Several other major tech companies that have large workforces of contractors and hourly staff — including Google, Amazon and Facebook — have committed to paying regular hourly wages to workers who cannot perform their jobs remotely. A number of companies have also temporarily halted non-essential business travel and encouraged employees in some offices to work remotely. Apple, Lyft, Stripe, Google and Twitter are among them.
Several major conferences have been put on hold including the South by Southwest tech and entertainment festival, Facebook’s F8 developer conference and the Game Developer Conference.
Outside of the tech industry, companies such as Trader Joe’s are finding ways to encourage sick employees to stay home. The grocery chain is giving workers additional paid sick time and asking them to stay home for at least 24 hours if they experience symptoms or don’t feel well.

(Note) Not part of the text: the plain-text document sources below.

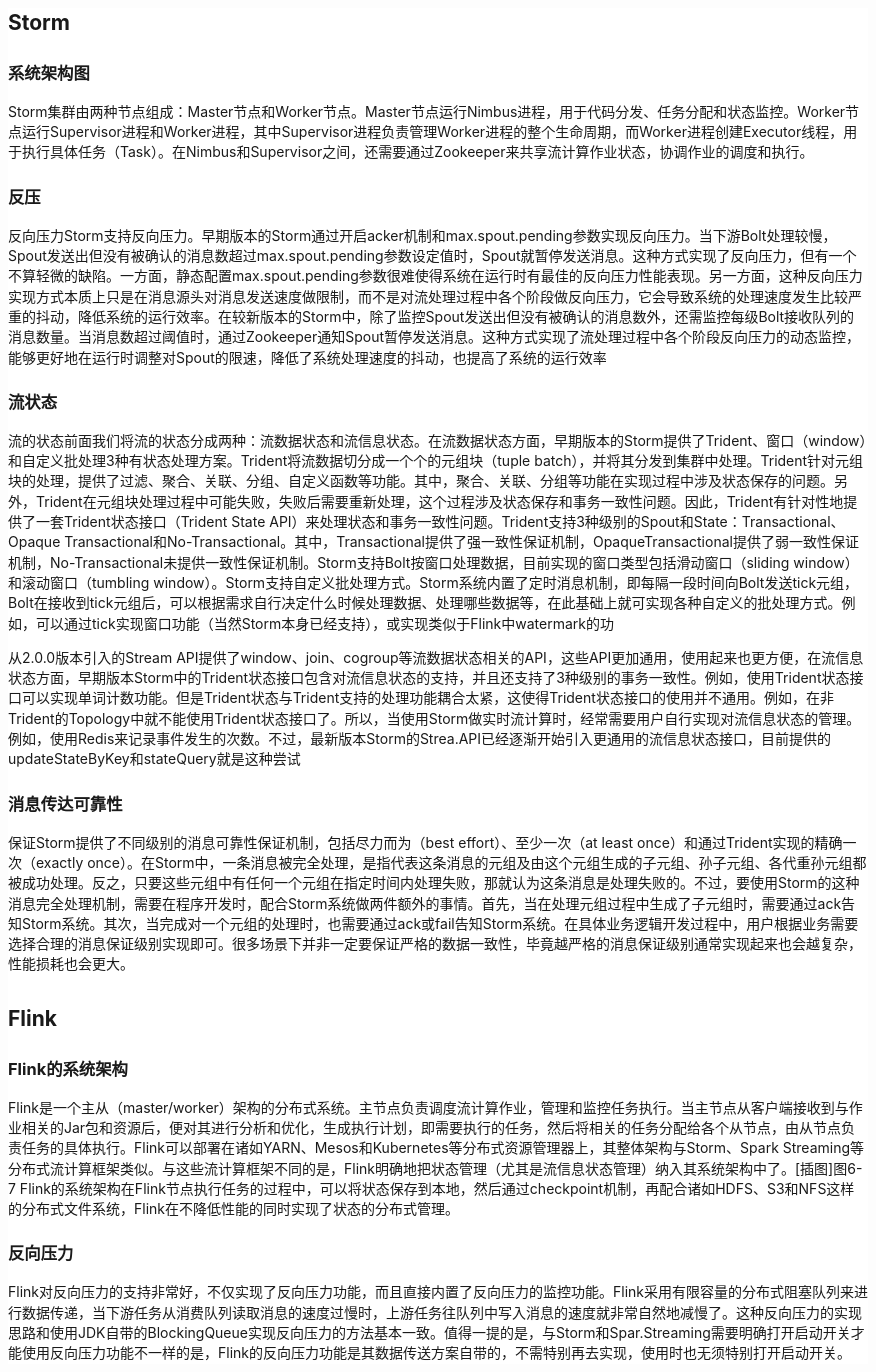 
## Storm

### 系统架构图
Storm集群由两种节点组成：Master节点和Worker节点。Master节点运行Nimbus进程，用于代码分发、任务分配和状态监控。Worker节点运行Supervisor进程和Worker进程，其中Supervisor进程负责管理Worker进程的整个生命周期，而Worker进程创建Executor线程，用于执行具体任务（Task）。在Nimbus和Supervisor之间，还需要通过Zookeeper来共享流计算作业状态，协调作业的调度和执行。

### 反压

反向压力Storm支持反向压力。早期版本的Storm通过开启acker机制和max.spout.pending参数实现反向压力。当下游Bolt处理较慢，Spout发送出但没有被确认的消息数超过max.spout.pending参数设定值时，Spout就暂停发送消息。这种方式实现了反向压力，但有一个不算轻微的缺陷。一方面，静态配置max.spout.pending参数很难使得系统在运行时有最佳的反向压力性能表现。另一方面，这种反向压力实现方式本质上只是在消息源头对消息发送速度做限制，而不是对流处理过程中各个阶段做反向压力，它会导致系统的处理速度发生比较严重的抖动，降低系统的运行效率。在较新版本的Storm中，除了监控Spout发送出但没有被确认的消息数外，还需监控每级Bolt接收队列的消息数量。当消息数超过阈值时，通过Zookeeper通知Spout暂停发送消息。这种方式实现了流处理过程中各个阶段反向压力的动态监控，能够更好地在运行时调整对Spout的限速，降低了系统处理速度的抖动，也提高了系统的运行效率

### 流状态 
流的状态前面我们将流的状态分成两种：流数据状态和流信息状态。在流数据状态方面，早期版本的Storm提供了Trident、窗口（window）和自定义批处理3种有状态处理方案。Trident将流数据切分成一个个的元组块（tuple batch），并将其分发到集群中处理。Trident针对元组块的处理，提供了过滤、聚合、关联、分组、自定义函数等功能。其中，聚合、关联、分组等功能在实现过程中涉及状态保存的问题。另外，Trident在元组块处理过程中可能失败，失败后需要重新处理，这个过程涉及状态保存和事务一致性问题。因此，Trident有针对性地提供了一套Trident状态接口（Trident State API）来处理状态和事务一致性问题。Trident支持3种级别的Spout和State：Transactional、Opaque Transactional和No-Transactional。其中，Transactional提供了强一致性保证机制，OpaqueTransactional提供了弱一致性保证机制，No-Transactional未提供一致性保证机制。Storm支持Bolt按窗口处理数据，目前实现的窗口类型包括滑动窗口（sliding window）和滚动窗口（tumbling window）。Storm支持自定义批处理方式。Storm系统内置了定时消息机制，即每隔一段时间向Bolt发送tick元组，Bolt在接收到tick元组后，可以根据需求自行决定什么时候处理数据、处理哪些数据等，在此基础上就可实现各种自定义的批处理方式。例如，可以通过tick实现窗口功能（当然Storm本身已经支持），或实现类似于Flink中watermark的功

从2.0.0版本引入的Stream API提供了window、join、cogroup等流数据状态相关的API，这些API更加通用，使用起来也更方便，在流信息状态方面，早期版本Storm中的Trident状态接口包含对流信息状态的支持，并且还支持了3种级别的事务一致性。例如，使用Trident状态接口可以实现单词计数功能。但是Trident状态与Trident支持的处理功能耦合太紧，这使得Trident状态接口的使用并不通用。例如，在非Trident的Topology中就不能使用Trident状态接口了。所以，当使用Storm做实时流计算时，经常需要用户自行实现对流信息状态的管理。例如，使用Redis来记录事件发生的次数。不过，最新版本Storm的Strea.API已经逐渐开始引入更通用的流信息状态接口，目前提供的updateStateByKey和stateQuery就是这种尝试

### 消息传达可靠性
保证Storm提供了不同级别的消息可靠性保证机制，包括尽力而为（best effort）、至少一次（at least once）和通过Trident实现的精确一次（exactly once）。在Storm中，一条消息被完全处理，是指代表这条消息的元组及由这个元组生成的子元组、孙子元组、各代重孙元组都被成功处理。反之，只要这些元组中有任何一个元组在指定时间内处理失败，那就认为这条消息是处理失败的。不过，要使用Storm的这种消息完全处理机制，需要在程序开发时，配合Storm系统做两件额外的事情。首先，当在处理元组过程中生成了子元组时，需要通过ack告知Storm系统。其次，当完成对一个元组的处理时，也需要通过ack或fail告知Storm系统。在具体业务逻辑开发过程中，用户根据业务需要选择合理的消息保证级别实现即可。很多场景下并非一定要保证严格的数据一致性，毕竟越严格的消息保证级别通常实现起来也会越复杂，性能损耗也会更大。


## Flink

### Flink的系统架构
Flink是一个主从（master/worker）架构的分布式系统。主节点负责调度流计算作业，管理和监控任务执行。当主节点从客户端接收到与作业相关的Jar包和资源后，便对其进行分析和优化，生成执行计划，即需要执行的任务，然后将相关的任务分配给各个从节点，由从节点负责任务的具体执行。Flink可以部署在诸如YARN、Mesos和Kubernetes等分布式资源管理器上，其整体架构与Storm、Spark Streaming等分布式流计算框架类似。与这些流计算框架不同的是，Flink明确地把状态管理（尤其是流信息状态管理）纳入其系统架构中了。[插图]图6-7 Flink的系统架构在Flink节点执行任务的过程中，可以将状态保存到本地，然后通过checkpoint机制，再配合诸如HDFS、S3和NFS这样的分布式文件系统，Flink在不降低性能的同时实现了状态的分布式管理。

### 反向压力
Flink对反向压力的支持非常好，不仅实现了反向压力功能，而且直接内置了反向压力的监控功能。Flink采用有限容量的分布式阻塞队列来进行数据传递，当下游任务从消费队列读取消息的速度过慢时，上游任务往队列中写入消息的速度就非常自然地减慢了。这种反向压力的实现思路和使用JDK自带的BlockingQueue实现反向压力的方法基本一致。值得一提的是，与Storm和Spar.Streaming需要明确打开启动开关才能使用反向压力功能不一样的是，Flink的反向压力功能是其数据传送方案自带的，不需特别再去实现，使用时也无须特别打开启动开关。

In California, concerns over workplace protections during a health crisis arise amid continued debate over workers’ employment status in the state and the lack of an employer-provided safety net for gig workers. Under Assembly Bill 5, Uber, Lyft, Postmates, Instacart and others could be forced to treat the workers as employees, affording them healthcare coverage and paid time off.
The companies are attempting to avoid enforcement of the newly enacted law, and are continuing a $110-million campaign to keep treating drivers as contractors while offering some benefits. When it comes to health benefits, a ballot measure the companies are sponsoring offers to pay a quarterly healthcare subsidy for contractors who work a minimum 15 hours a week.
San Diego Democrat Lorena Gonzalez, the California Assembly member who wrote AB5, said the coronavirus outbreak reinforces the need for a law that provides strong protections for misclassified workers. She dismissed the ballot measure put forth by the gig companies, saying it would not provide either health care coverage or sick leave to most on-demand platform workers.
“Uber and Lyft drivers will continue to work when they’re sick and contagious because they won’t be compensated if they turn off the app to take care of their own health or guard against the spread of their own germs,” Gonzalez said. “There is no better way to support these workers than to provide them the basic protections afforded to all California employees, including the ability to earn paid sick leave.”